I picked up the tote and tipped it slightly to find a mass of maggots underneath the mouse corpse -- hideous, but better than a zombie rodent, I guess.

Yesterday was Day 3 of deworming, but a live, writhing roundworm was on the floor of one of the coops.

And then, fitting with the Halloween scenario, I had two bats flying overhead while I was putting birds to bed.

Also, there was some blood spilled yesterday -- mine because I was careless. My sister came up, and we were working on one of the many projects I've been putting off. I told her that the table saw scares me more than any other tool and that she should be very careful around it.

Moments later, I had turned off the saw and was picking up the plywood we'd cut without noticing that the blade was still spinning just a tiny bit. Fortunately, the blade was set low to cut 1/4-inch plywood and was nearly done spinning. So, I sustained a small cut above the top knuckle of one finger. I could tell that it wasn't a deep cut, but I think it scared the bejeebers our of her because there was bloodshed. A gauze pad, peroxide and some vet wrap took care of everything.

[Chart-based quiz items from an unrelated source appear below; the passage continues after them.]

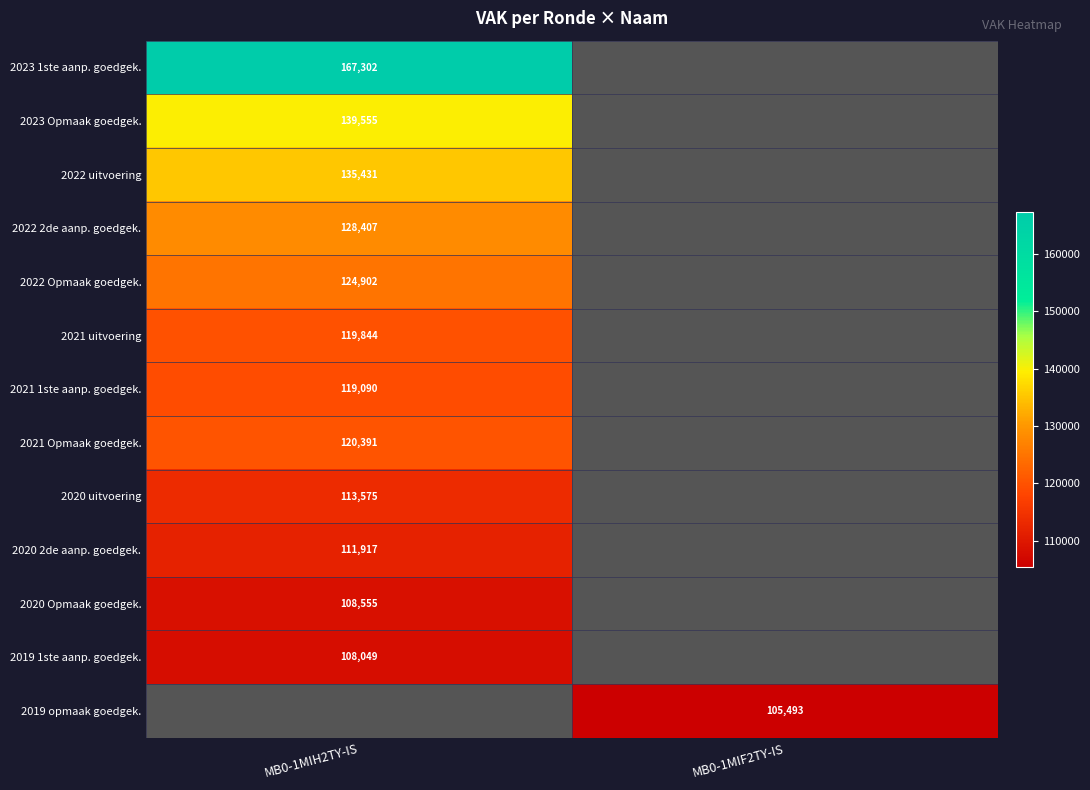

At how many categories does at least one series exceed 121508?

1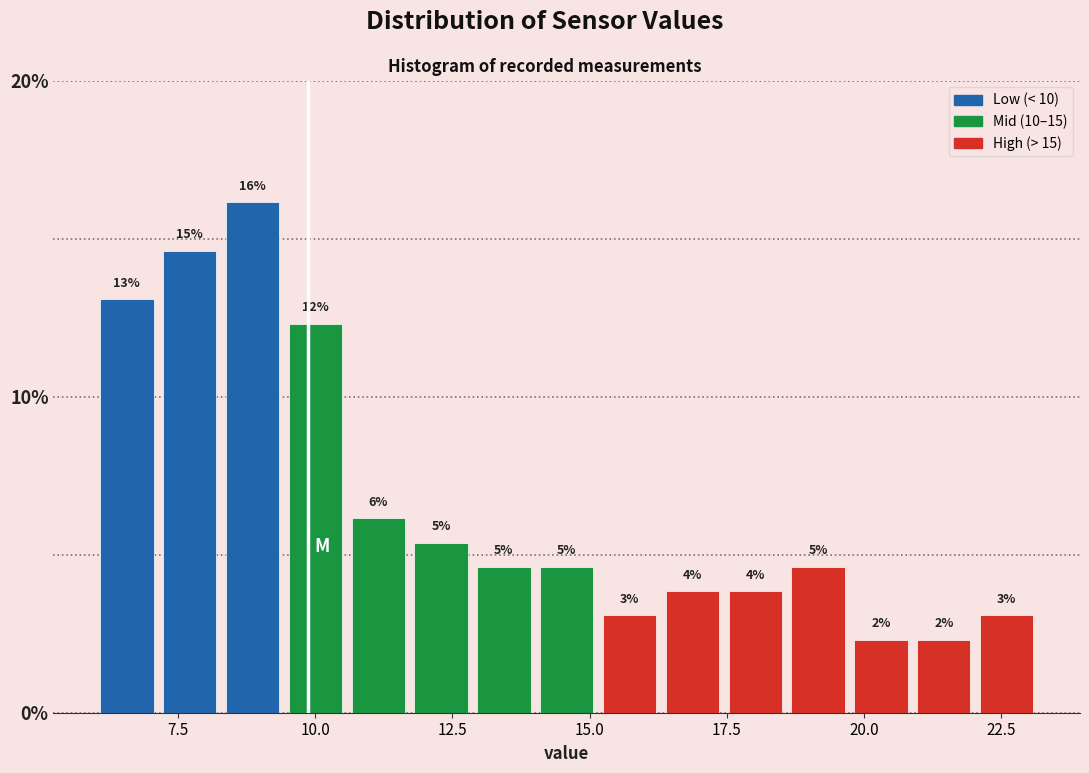

Read against the x-axis, roughly where is the centre of the tallest bar?

9.0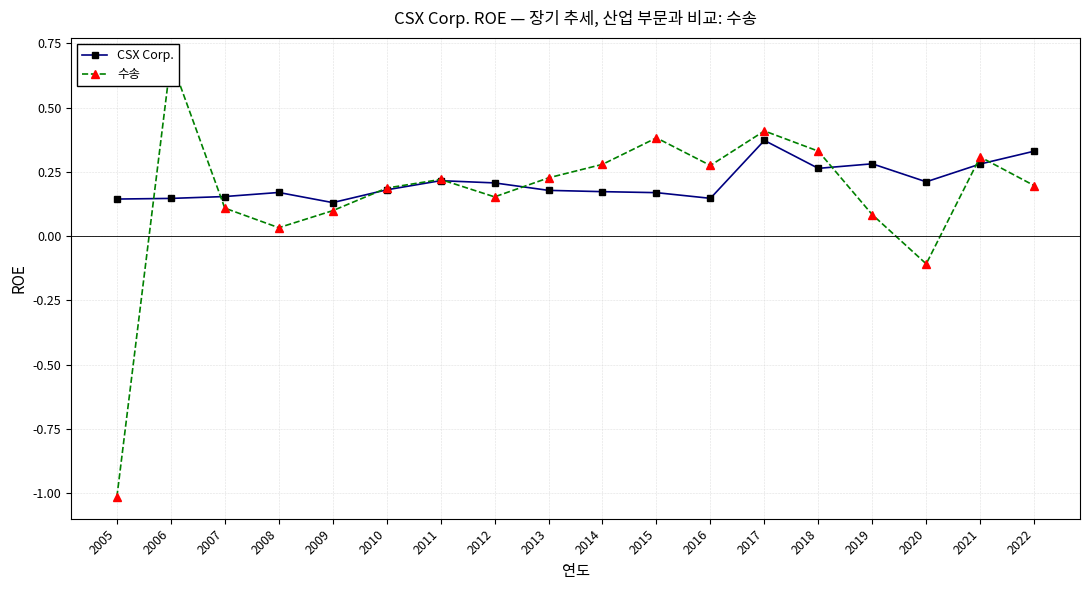

How many lines are shown in the chart?

2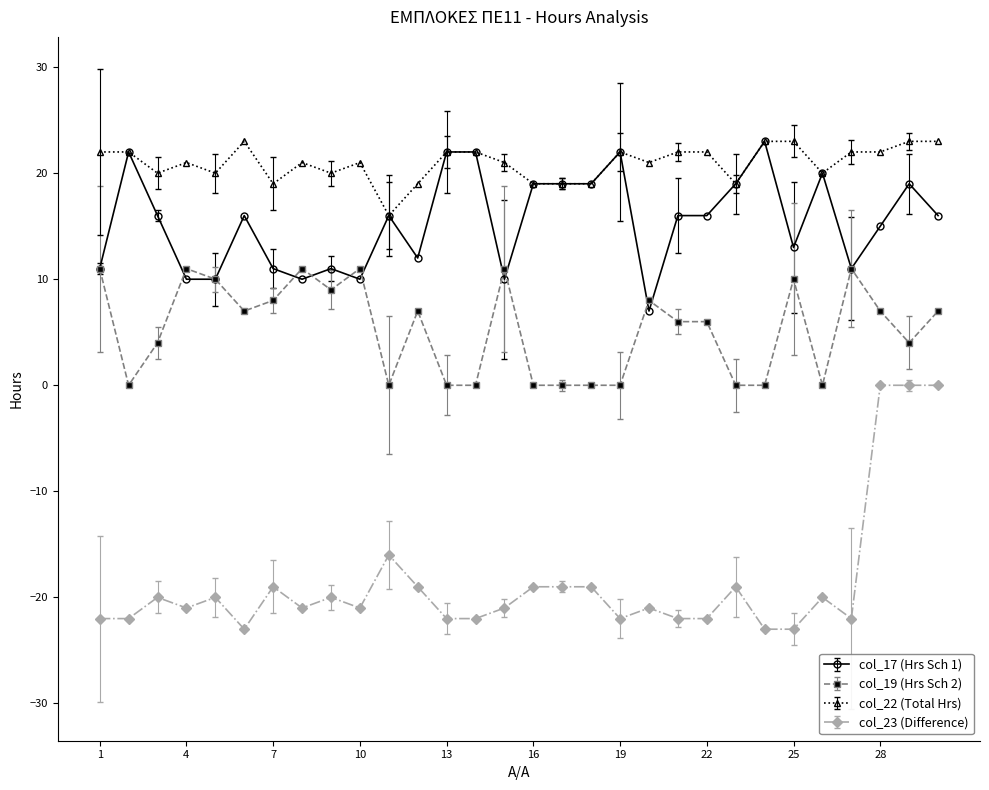

How many lines are shown in the chart?

4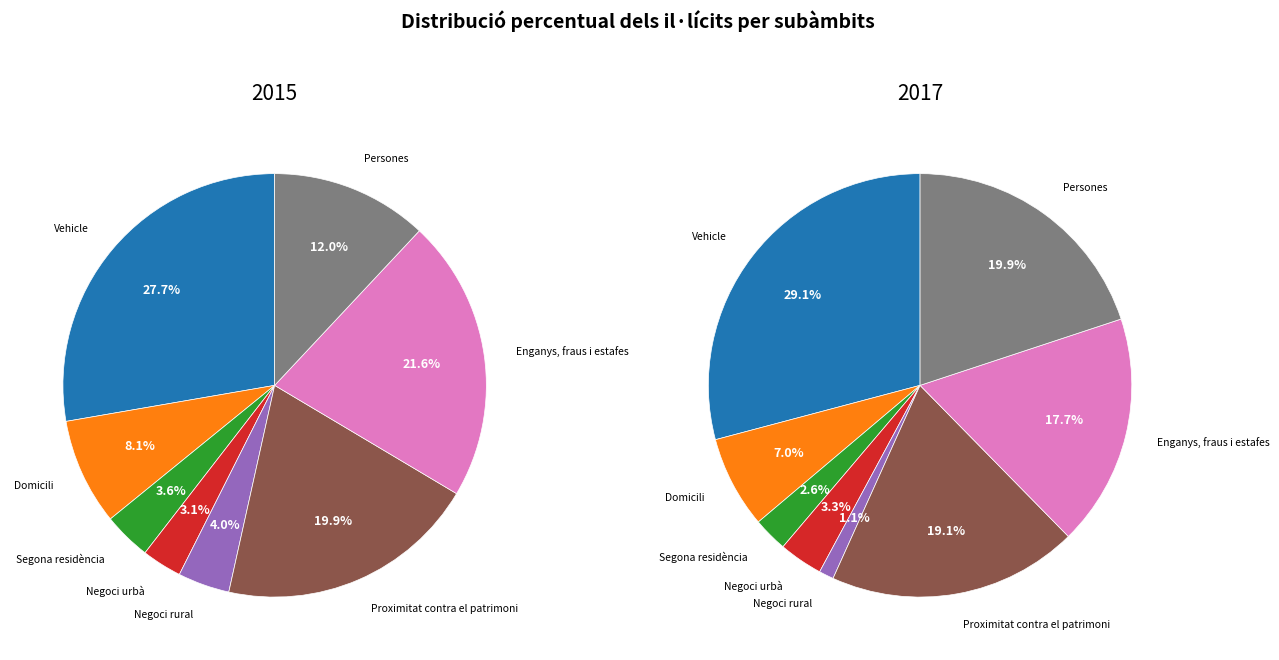

Combined, do Vehicle and Enganys, fraus i estafes account for over 50%?

No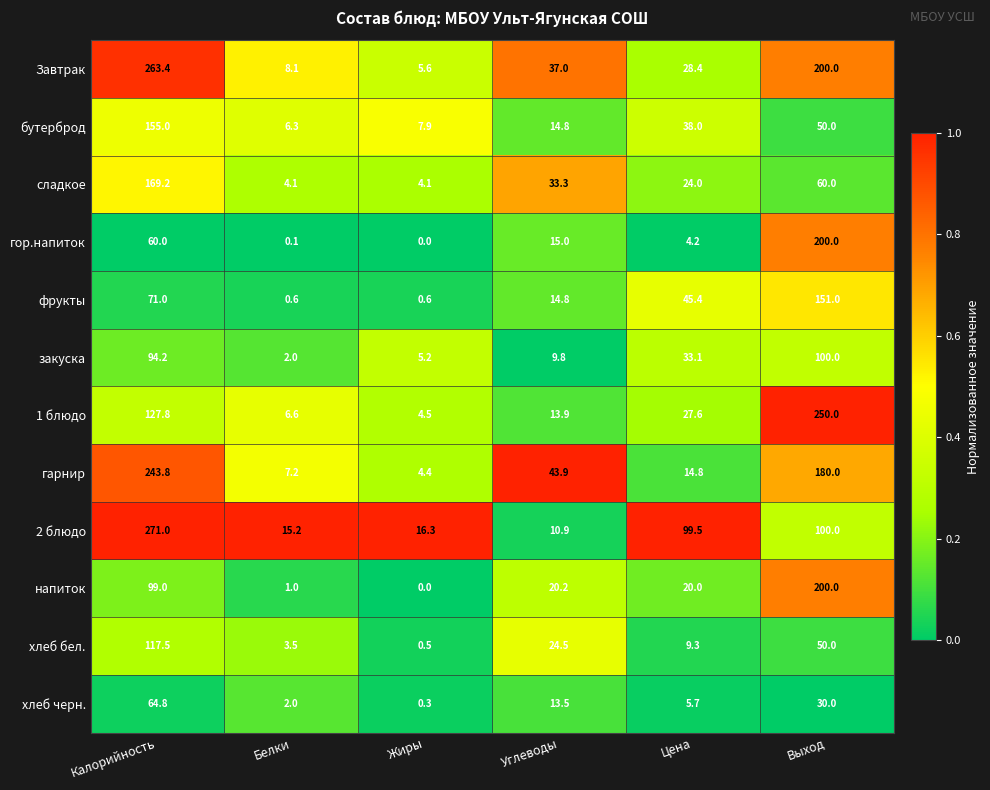

Which series has the widest spread of values?

2 блюдо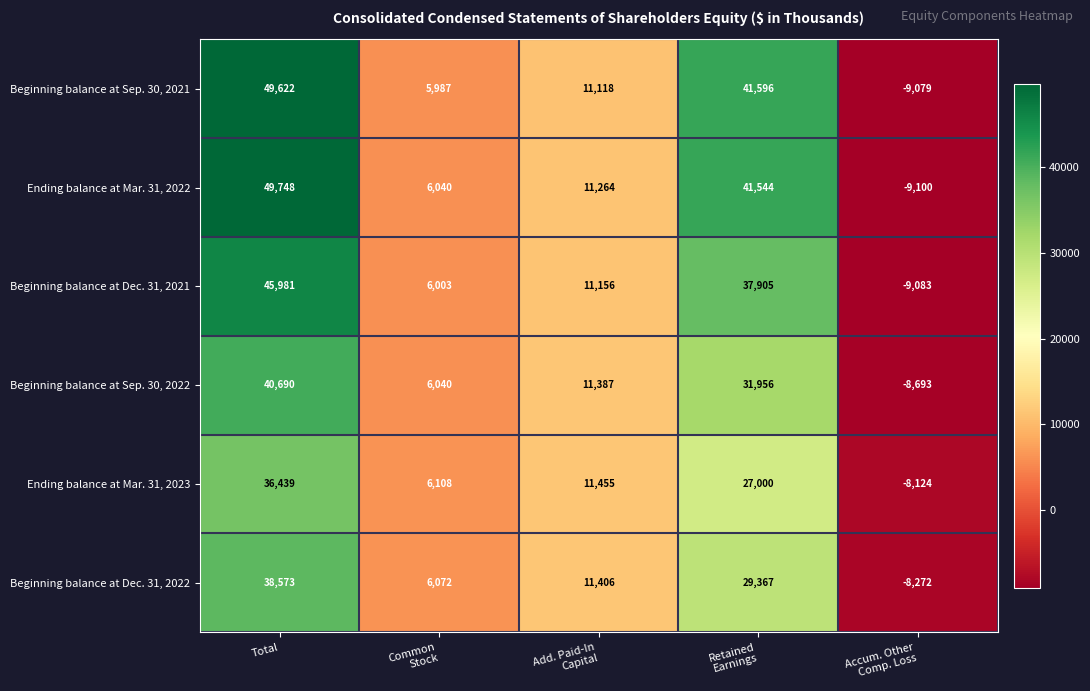

Which series has the largest total across all categories?

Ending balance at Mar. 31, 2022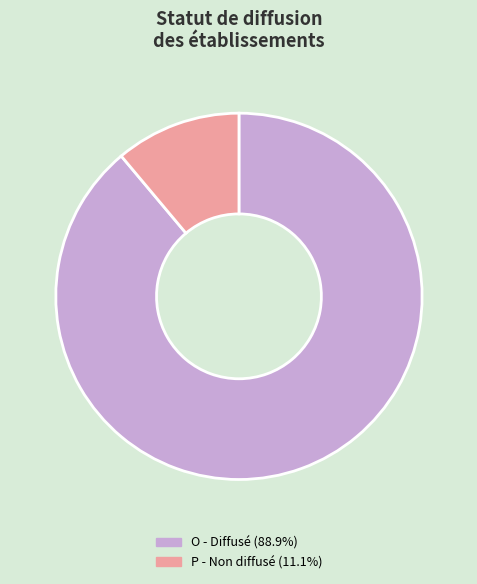

Which has a higher value, P or O?

O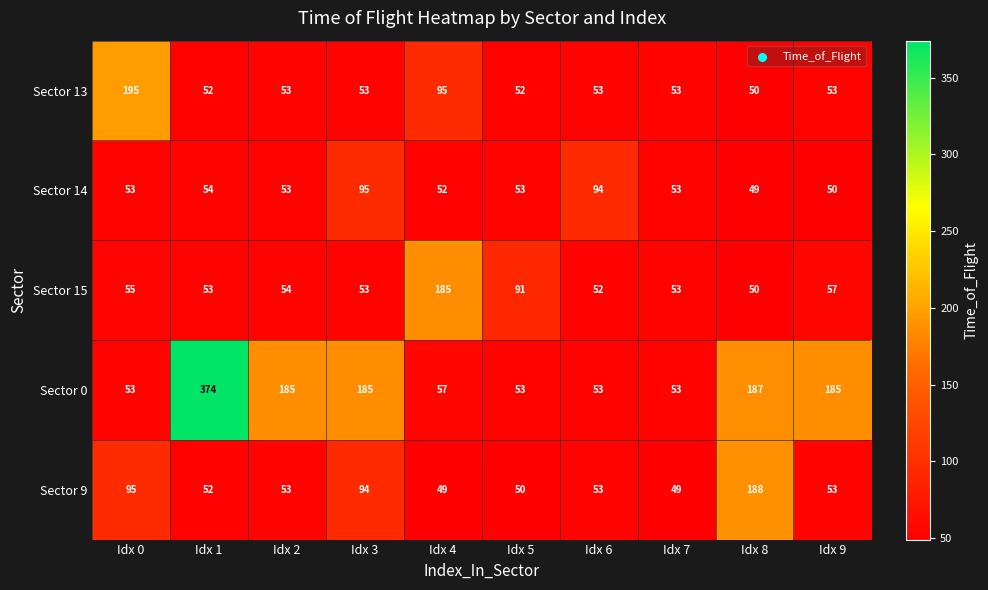

How many data points in Sector 13 are less than 53?

3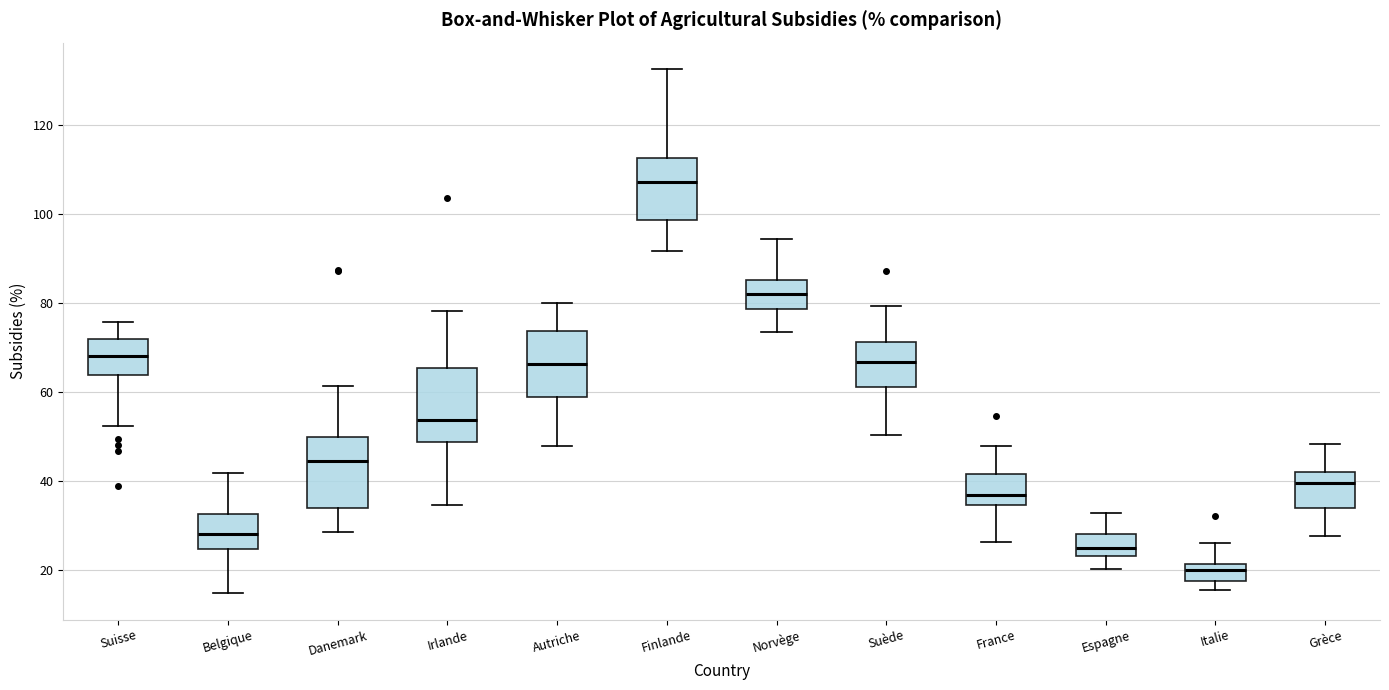

Reading left to right, transcribe this box plot: for each box, give where its median line is, the range the box spans, and where its two whiskers end, as read against the y-axis. The values are not printed on the chart, so give them approximately, as read against the axis.

Suisse: median 68, box 64 to 72, whiskers 52 to 76
Belgique: median 28, box 24 to 32, whiskers 14 to 42
Danemark: median 44, box 34 to 50, whiskers 28 to 62
Irlande: median 54, box 48 to 66, whiskers 34 to 78
Autriche: median 66, box 58 to 74, whiskers 48 to 80
Finlande: median 108, box 98 to 112, whiskers 92 to 132
Norvège: median 82, box 78 to 86, whiskers 74 to 94
Suède: median 66, box 60 to 72, whiskers 50 to 80
France: median 36, box 34 to 42, whiskers 26 to 48
Espagne: median 24 (inside the box), box 24 to 28, whiskers 20 to 32
Italie: median 20, box 18 to 22, whiskers 16 to 26
Grèce: median 40, box 34 to 42, whiskers 28 to 48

Today, we will work on projects that do not require power tools!
 
Barb I double checked and yesterday was not the 13th. I would leave my house never to return if I found a snake inside. I'm hoping today is better for you.

My mother in law is currently still in the hospital while they decide where to hospice her. Apparently Medicare doesn't cover the room, but do cover everything else. She doesn't have any assets. There is talk of her doing at her youngest sons apartment where she had been living the past month since falling. I hate to admit but human death freaks me out. makes me real uncomfortable. I do believe there's more after this and have read about how people begin to see deceased relatives at the end.